OUR METHODOLOGY

How we measure performance and why our approach gives you numbers you can actually trust.

WHAT WE MEASURE

End-to-End Latency

Total time from your API call to the complete response. We report the median (p50) for typical performance and the 95th percentile (p95) for worst-case scenarios most users will experience.

Time-to-First-Token

How fast you see the first word appear in a streaming response. This is the number that determines whether your app feels instant or sluggish to end users.

Cost Per Task

What you actually pay per request. Theo's intelligent routing sends simple questions to fast, affordable models and reserves premium models for complex tasks, reducing your average cost without sacrificing quality.

Routing Accuracy

How often Theo's auto-mode selects the correct model for the task. Measured against a labeled dataset of real-world prompts spanning code, creative, research, and mixed-intent queries.

Failover Recovery

When a provider goes down, Theo automatically switches to a backup. We measure how quickly this happens and whether you experience any interruption. The answer is usually: you don't.

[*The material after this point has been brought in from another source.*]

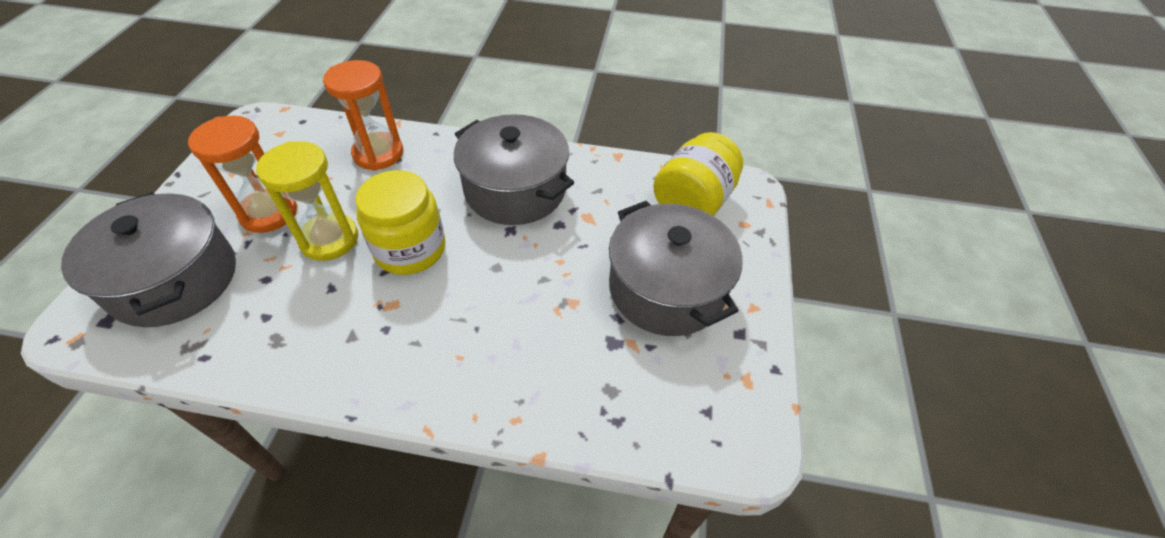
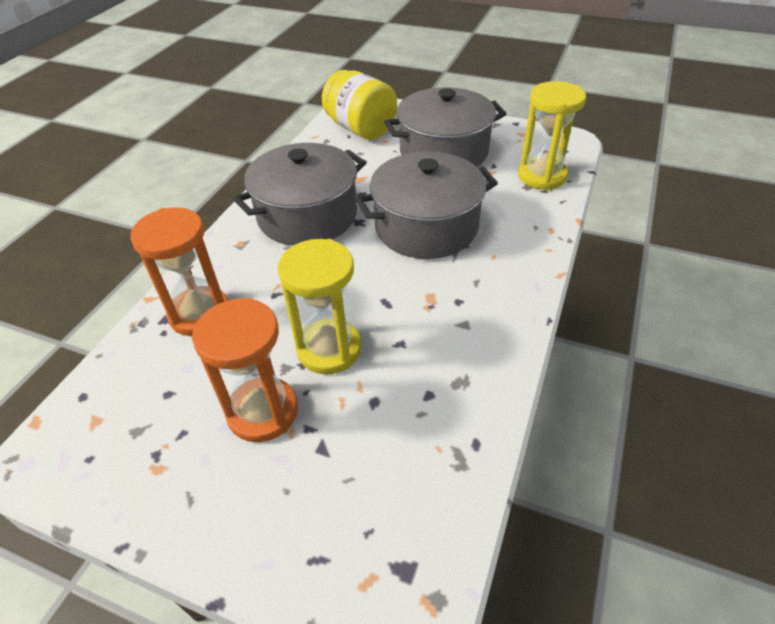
camera: 75 degrees left, 5 degrees down
grey pot [61,192,236,327] -> grey pot moved to [356,151,498,259]
yellow jar [355,170,445,275] -> none
none -> yellow hourglass [518,81,586,190]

WHY OUR APPROACH IS DIFFERENT

We test what developers care about

Most AI benchmarks measure model quality on academic datasets. That's useful, but it doesn't tell you how fast your app will feel or what you'll pay per request. Our benchmarks measure the things that affect your product: latency, cost, and reliability.

Every mode is benchmarked independently

A coding task and a quick question have completely different performance profiles. We benchmark each of Theo's six routing modes separately so you know exactly what to expect for your specific use case.

We include the slow requests

Some benchmarks only report averages, which hide the worst cases. We report p50 (the typical experience) and p95 (what your unluckiest 5% of users see). No data points are trimmed or excluded.

Real network conditions

Our benchmarks include actual network latency because that's what your users experience. We don't run tests on localhost to make numbers look better.